Task input:
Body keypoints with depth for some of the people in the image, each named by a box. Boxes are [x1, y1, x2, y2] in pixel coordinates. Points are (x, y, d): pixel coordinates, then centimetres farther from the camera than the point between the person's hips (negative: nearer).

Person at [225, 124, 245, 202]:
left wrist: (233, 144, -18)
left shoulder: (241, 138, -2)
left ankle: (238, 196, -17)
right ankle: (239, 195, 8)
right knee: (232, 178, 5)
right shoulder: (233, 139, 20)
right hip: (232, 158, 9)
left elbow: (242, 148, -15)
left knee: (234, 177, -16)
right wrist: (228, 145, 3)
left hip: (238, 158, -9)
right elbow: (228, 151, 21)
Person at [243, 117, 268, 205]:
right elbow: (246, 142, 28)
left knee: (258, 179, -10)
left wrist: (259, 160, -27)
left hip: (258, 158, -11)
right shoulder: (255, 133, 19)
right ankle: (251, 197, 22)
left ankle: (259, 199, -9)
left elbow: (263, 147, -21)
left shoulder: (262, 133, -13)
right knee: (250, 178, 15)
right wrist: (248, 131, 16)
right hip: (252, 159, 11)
---
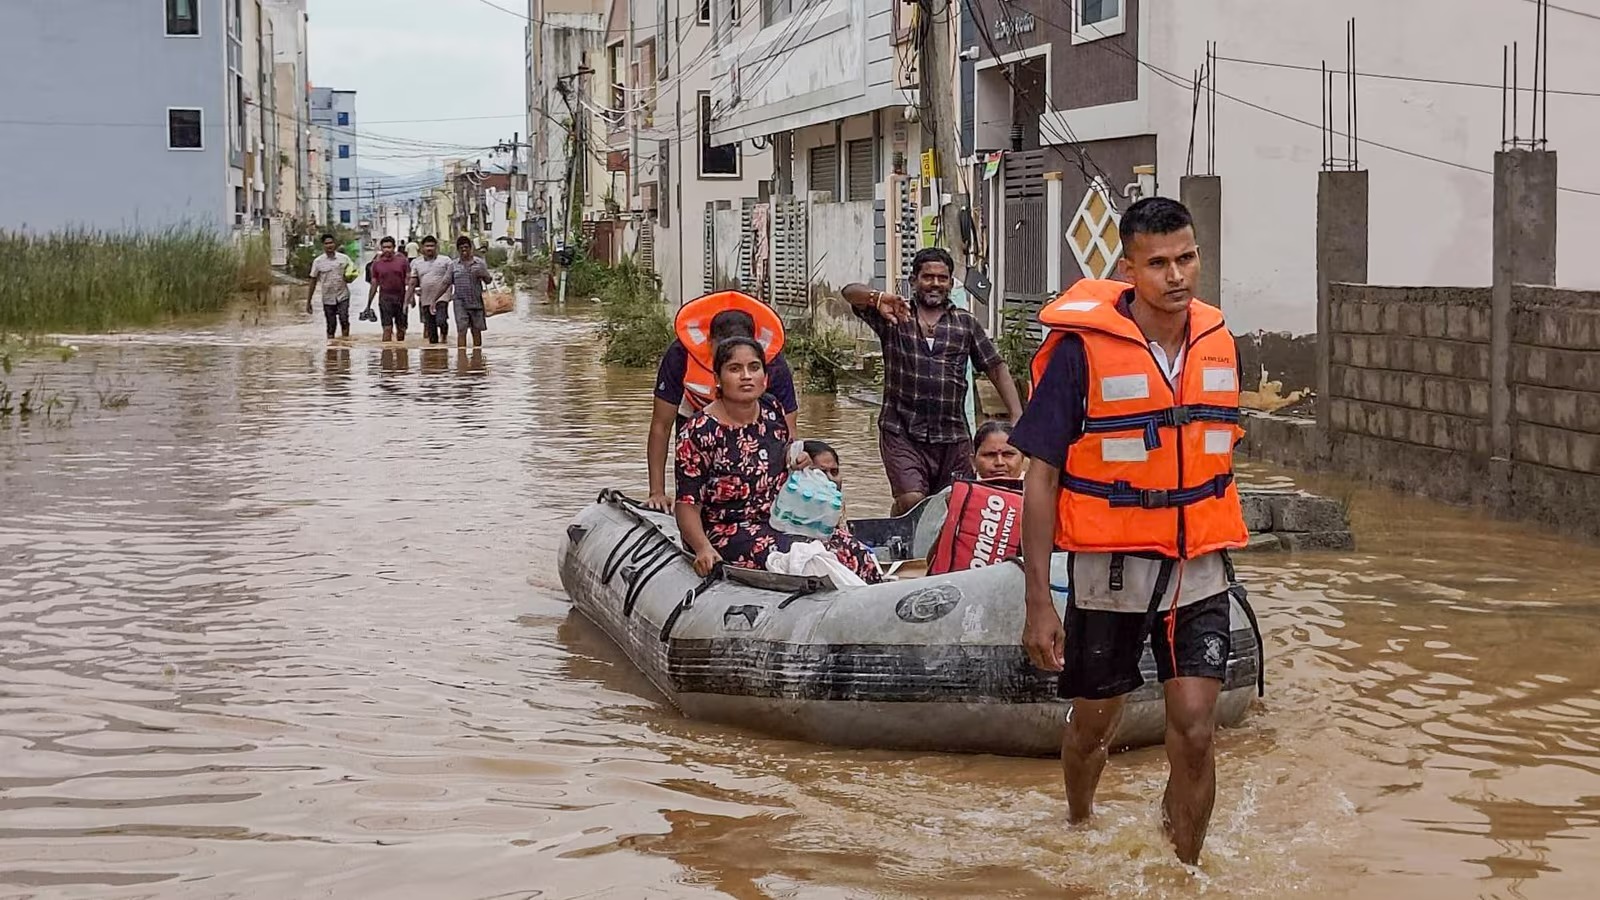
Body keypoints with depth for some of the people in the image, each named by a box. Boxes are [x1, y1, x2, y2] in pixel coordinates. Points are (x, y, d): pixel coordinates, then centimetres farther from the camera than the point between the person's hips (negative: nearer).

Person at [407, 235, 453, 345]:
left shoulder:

Exercise aim: Copy out the lines of the entries starting at the line that contains "left shoulder: (241, 138, -2)" and ending at the line that contains "right wrist: (248, 131, 16)", both included.

Solution for this problem:
left shoulder: (241, 138, -2)
left ankle: (238, 196, -17)
right ankle: (239, 195, 8)
right knee: (232, 178, 5)
right shoulder: (233, 139, 20)
right hip: (232, 158, 9)
left elbow: (242, 148, -15)
left knee: (234, 177, -16)
right wrist: (228, 145, 3)
left hip: (238, 158, -9)
right elbow: (228, 151, 21)
Person at [243, 117, 268, 205]:
right elbow: (246, 142, 28)
left knee: (258, 179, -10)
left wrist: (259, 160, -27)
left hip: (258, 158, -11)
right shoulder: (255, 133, 19)
right ankle: (251, 197, 22)
left ankle: (259, 199, -9)
left elbow: (263, 147, -21)
left shoulder: (262, 133, -13)
right knee: (250, 178, 15)
right wrist: (248, 131, 16)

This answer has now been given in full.